Cosma

Research

Changing my shape
I feel like an accident

I work on methods for building predictive models from data generated by stochastic processes, and applying those models to questions about neural information processing, self-organization in cellular automata, and so forth. All of this is about using tools from probability, statistics, and machine learning to understand large, complex, nonlinear dynamical systems. This is why my dissertation was in statistical physics, but I now teach in a statistics department.

My departmental homepage has a fuller explanation of what I do, and how I came to do it, in terms which (I hope) make sense to statisticians.

[Summaries]   [Talks and Presentations]   [Papers and Book Chapters]   [Lecture Notes]

Summaries

Curriculum Vitae/Resume: Lists my publications, talks given, and other professional data.

My doctoral dissertation, Causal Architecture, Complexity and Self-Organization in Time Series and Cellular Automata (2001). A unified presentation of the material from my previous papers on computational mechanics, plus several chapters of until-then unpublished work. Includes quantitative definitions of "emergence" and "self-organization", of which I am fairly fond.

Talks and Presentations

For a complete list of my talks, see my CV.

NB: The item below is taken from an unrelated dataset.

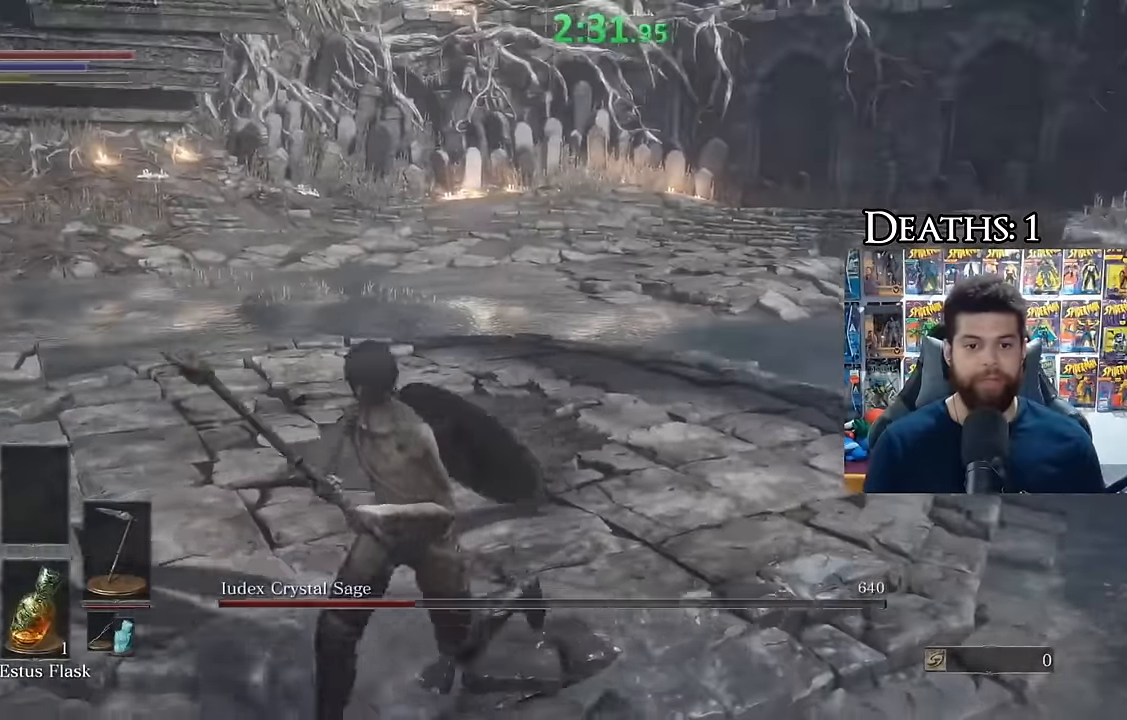
{"dt_ms": 500, "buttons": [], "left_stick": "center", "right_stick": "left", "button_events": []}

"Is the Primordial Soup Done Yet? Quantifying Self-Organization, Especially in Cellular Automata" is based on a talk of the same title I gave to the Madison Chaos and Complex Systems Seminar; also on my presentation for my oral exam (in June 1996). It had too few numbers or results and too many jokes and conjectures for a real paper. Update, 2003: see "Quantifying Self-Organization with Optimal Predictors", below, for actual results.

"Spatiotemporal Emergent Structures from Causal Architecture": slides and figures (both gzipped Postscript) for my March 2001 job-talk on this work at the University of Michigan's Center for the Study of Complex Systems. Based on joint work with Rob Haslinger and Jim Crutchfield, reported in my dissertation.

"Pattern Discovery and Networks" (PDF slides, 101k), presented 18 July 2001 at the Air Force Office of Scientific Research workshop "Infospherics: Science for Building Large-scale Global Information Systems," George Mason University, Fairfax, Virginia, 17--19 July 2001.

"Predicting Random Fields on Networks" (PDF slides, 293k), presented at Discrete Models for Complex Systems, June 2003. Includes some material not in the associated paper (below).

"Building Markov Models from Time Series", slides (PDF, 165k) for a talk at the Applied Research Laboratory, Penn State, 16 July 2003.

Papers and Book Chapters

In order of completion. Lecture notes are on my teaching page.

[1] Jim Crutchfield & CRS, "Thermodynamic Depth of Causal States: Objective Complexity via Minimal Representation", Physical Review E 59 (1999): 275--283 (PDF) = cond-mat/9808147. It explains why thermodynamic depth, a notion advanced by the late, great Heinz Pagels, while nifty in concept and certainly not just Yet Another Complexity Measure, doesn't work very well as originally proposed, and what needs to be changed to make it work, namely adding causal states. (In the words of the poet, "we subsume what we do not obliterate.")

[2] Cris Moore, Mats Nordahl, Nelson Minar & CRS, "Entropic Coulomb Forces in Ising and Potts Antiferromagnets and Ice Models," cond-mat/9902200; final published version, "Vortex Dynamics and Entropic Forces in Antiferromagnets and Antiferromagnetic Potts Models," Physical Review E 60 (1999): 5344--5351. (To be honest, I didn't write any of this, but did a large chunk of the simulation work.) Only of interest to people who care about pretty abstract models in statistical mechanics.

[3] Jim Crutchfield, Dave Feldman & CRS, "Comment on `Simple Measure for Complexity,' " chao-dyn/9907001 = Physical Review E 62 (2000): 2996--2997. Short, critical remarks on Yet Another Complexity Measure.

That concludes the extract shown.